Redesign of I-OnuI to target the human monoamine oxidase B gene. (A) Sequence alignment of the I-OnuI and MAO-B target sites (Upper) or the human MAO-B target and the corresponding sequences coded in other mammalian genomes (Lower). (B) An episomal GFP gene conversion assay was carried out similar to those shown in Fig. 3C. Error bars refer to ± SD of three independent experiments. E1 I-OnuI was selected from directed evolution of I-OnuI in bacteria, and E2 I-OnuI was generated by an addition of E178D in E1 I-OnuI. (C) In vitro cleavage activity was assayed using ³²P-labeled DNA substrates. Error bars refer to ± SD of three independent experiments. The I-OnuI target is shown as closed squares and the MAO-B target as open squares; I-OnuI, black; E1 I-OnuI, blue; E2 I-OnuI, red. (D) Cleavage activity of E2 I-OnuI for a target sequence containing a single base-pair substitution from the MAO-B target was tested similarly to that shown in Fig. 3A. A, green; T, red; G, yellow; C, blue.

Fig. 5.

Targeted mutagenesis of the endogenous MAO-B gene in human tissue culture cells. (A) Experimental procedure for detection of mutations at the endogenous MAO-B gene locus that are induced by transiently expressed I-OnuI variants. The sorting gates H and M were set to collect approximately the top 25% and the following 25% of mCherry positive cells. The mCherry is cotranslated with I-OnuI variants as a separate protein (Fig. 3B). (B) The impaired, chromosomal MAO-B target was detected by in vitro digestion with E2 I-OnuI recombinant protein, following PCR amplification of the surrounding sequence.
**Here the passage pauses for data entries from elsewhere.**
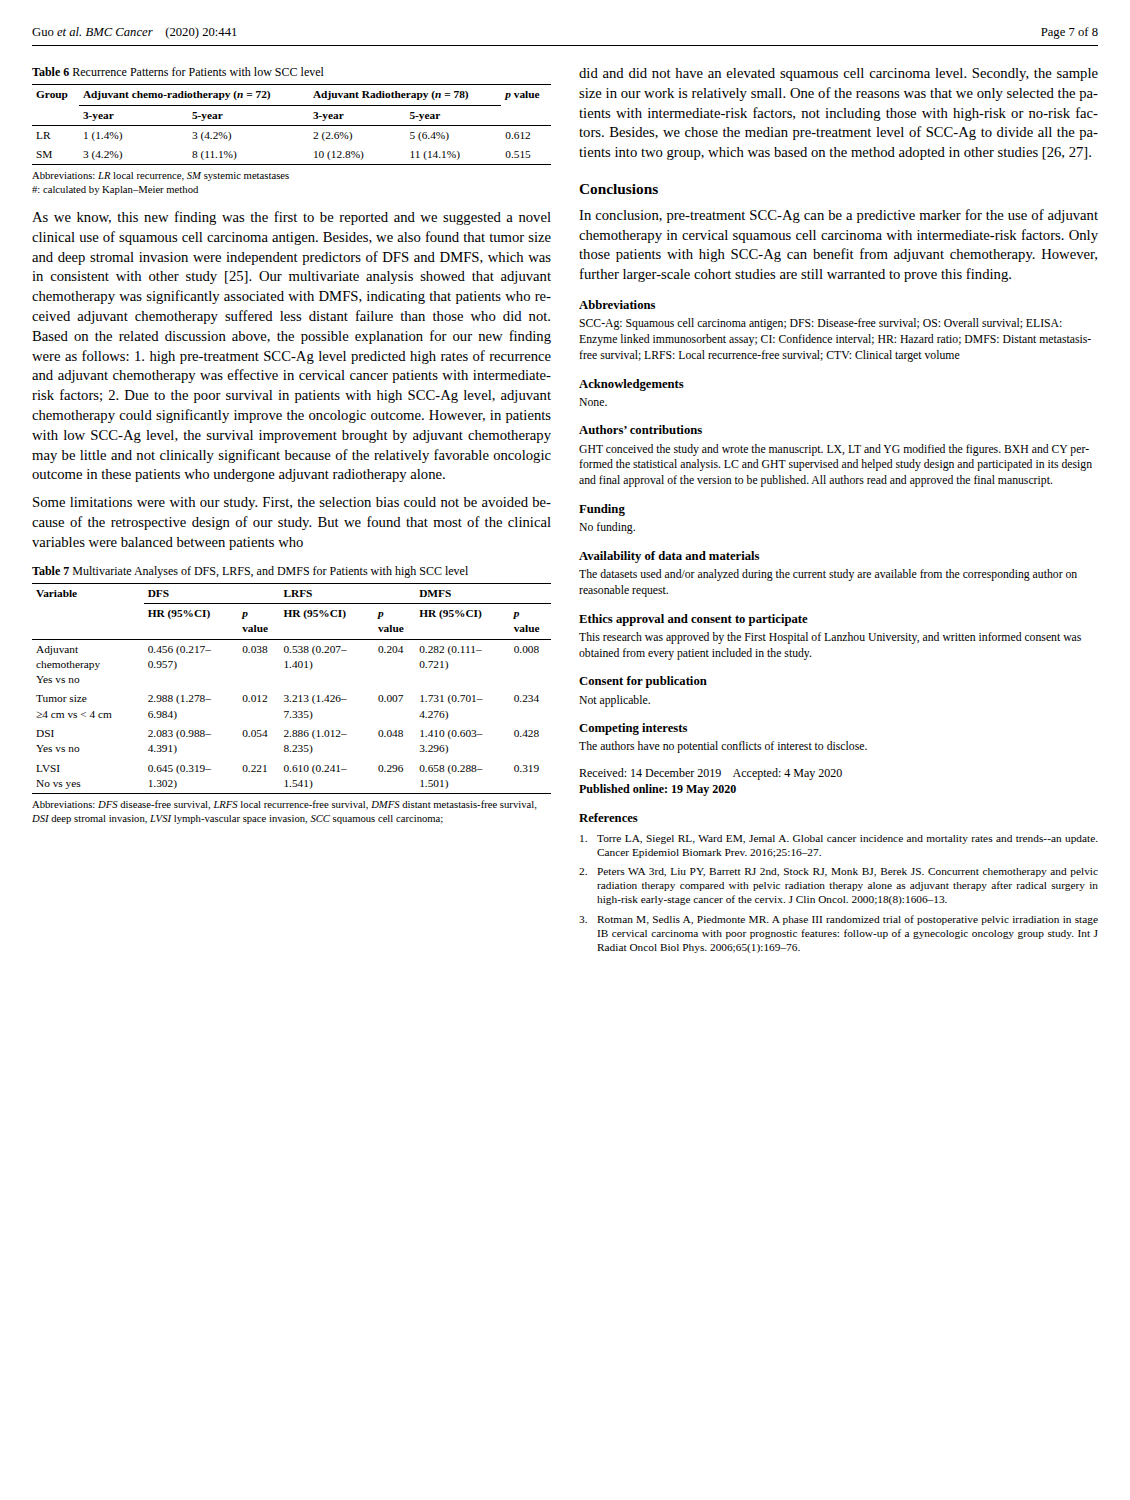Guo et al. BMC Cancer (2020) 20:441
Page 7 of 8
Table 6 Recurrence Patterns for Patients with low SCC level
| Group | Adjuvant chemo-radiotherapy ( n = 72) | Adjuvant Radiotherapy ( n = 78) | p value |
| --- | --- | --- | --- |
| 3-year | 5-year | 3-year | 5-year |
| LR | 1 (1.4%) | 3 (4.2%) | 2 (2.6%) | 5 (6.4%) | 0.612 |
| SM | 3 (4.2%) | 8 (11.1%) | 10 (12.8%) | 11 (14.1%) | 0.515 |
Abbreviations: LR local recurrence, SM systemic metastases
#: calculated by Kaplan–Meier method
As we know, this new finding was the first to be reported and we suggested a novel clinical use of squamous cell carcinoma antigen. Besides, we also found that tumor size and deep stromal invasion were independent predictors of DFS and DMFS, which was in consistent with other study [25]. Our multivariate analysis showed that adjuvant chemotherapy was significantly associated with DMFS, indicating that patients who received adjuvant chemotherapy suffered less distant failure than those who did not. Based on the related discussion above, the possible explanation for our new finding were as follows: 1. high pre-treatment SCC-Ag level predicted high rates of recurrence and adjuvant chemotherapy was effective in cervical cancer patients with intermediate-risk factors; 2. Due to the poor survival in patients with high SCC-Ag level, adjuvant chemotherapy could significantly improve the oncologic outcome. However, in patients with low SCC-Ag level, the survival improvement brought by adjuvant chemotherapy may be little and not clinically significant because of the relatively favorable oncologic outcome in these patients who undergone adjuvant radiotherapy alone.
Some limitations were with our study. First, the selection bias could not be avoided because of the retrospective design of our study. But we found that most of the clinical variables were balanced between patients who
Table 7 Multivariate Analyses of DFS, LRFS, and DMFS for Patients with high SCC level
| Variable | DFS | LRFS | DMFS |
| --- | --- | --- | --- |
| HR (95%CI) | p value | HR (95%CI) | p value | HR (95%CI) | p value |
| Adjuvant chemotherapy Yes vs no | 0.456 (0.217–0.957) | 0.038 | 0.538 (0.207–1.401) | 0.204 | 0.282 (0.111–0.721) | 0.008 |
| Tumor size ≥4 cm vs < 4 cm | 2.988 (1.278–6.984) | 0.012 | 3.213 (1.426–7.335) | 0.007 | 1.731 (0.701–4.276) | 0.234 |
| DSI Yes vs no | 2.083 (0.988–4.391) | 0.054 | 2.886 (1.012–8.235) | 0.048 | 1.410 (0.603–3.296) | 0.428 |
| LVSI No vs yes | 0.645 (0.319–1.302) | 0.221 | 0.610 (0.241–1.541) | 0.296 | 0.658 (0.288–1.501) | 0.319 |
Abbreviations: DFS disease-free survival, LRFS local recurrence-free survival, DMFS distant metastasis-free survival, DSI deep stromal invasion, LVSI lymph-vascular space invasion, SCC squamous cell carcinoma;
did and did not have an elevated squamous cell carcinoma level. Secondly, the sample size in our work is relatively small. One of the reasons was that we only selected the patients with intermediate-risk factors, not including those with high-risk or no-risk factors. Besides, we chose the median pre-treatment level of SCC-Ag to divide all the patients into two group, which was based on the method adopted in other studies [26, 27].
Conclusions
In conclusion, pre-treatment SCC-Ag can be a predictive marker for the use of adjuvant chemotherapy in cervical squamous cell carcinoma with intermediate-risk factors. Only those patients with high SCC-Ag can benefit from adjuvant chemotherapy. However, further larger-scale cohort studies are still warranted to prove this finding.
Abbreviations
SCC-Ag: Squamous cell carcinoma antigen; DFS: Disease-free survival; OS: Overall survival; ELISA: Enzyme linked immunosorbent assay; CI: Confidence interval; HR: Hazard ratio; DMFS: Distant metastasis-free survival; LRFS: Local recurrence-free survival; CTV: Clinical target volume
Acknowledgements
None.
Authors’ contributions
GHT conceived the study and wrote the manuscript. LX, LT and YG modified the figures. BXH and CY performed the statistical analysis. LC and GHT supervised and helped study design and participated in its design and final approval of the version to be published. All authors read and approved the final manuscript.
Funding
No funding.
Availability of data and materials
The datasets used and/or analyzed during the current study are available from the corresponding author on reasonable request.
Ethics approval and consent to participate
This research was approved by the First Hospital of Lanzhou University, and written informed consent was obtained from every patient included in the study.
Consent for publication
Not applicable.
Competing interests
The authors have no potential conflicts of interest to disclose.
Received: 14 December 2019 Accepted: 4 May 2020
Published online: 19 May 2020
References
Torre LA, Siegel RL, Ward EM, Jemal A. Global cancer incidence and mortality rates and trends--an update. Cancer Epidemiol Biomark Prev. 2016;25:16–27.
Peters WA 3rd, Liu PY, Barrett RJ 2nd, Stock RJ, Monk BJ, Berek JS. Concurrent chemotherapy and pelvic radiation therapy compared with pelvic radiation therapy alone as adjuvant therapy after radical surgery in high-risk early-stage cancer of the cervix. J Clin Oncol. 2000;18(8):1606–13.
Rotman M, Sedlis A, Piedmonte MR. A phase III randomized trial of postoperative pelvic irradiation in stage IB cervical carcinoma with poor prognostic features: follow-up of a gynecologic oncology group study. Int J Radiat Oncol Biol Phys. 2006;65(1):169–76.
Asterisks indicate cleavage-resistant (CR) fragments that are significantly or selectively observed in PCR amplicons from E1 or E2 I-OnuI-transfected cells. DNAs larger than the cleaved fragments in the first round of digestion (included in a red box; Upper Right) were recovered, reamplified, and subjected to the second round of digestion (Lower Panel). (C) CR fragments from E2 I-OnuI-transfected cells (collected in the sorting gate H) were analyzed by sequencing. Small deletions were found within the endogenous MAO-B target site. The intact genome sequence is shown on the top (WT), and the MAO-B target site is in red.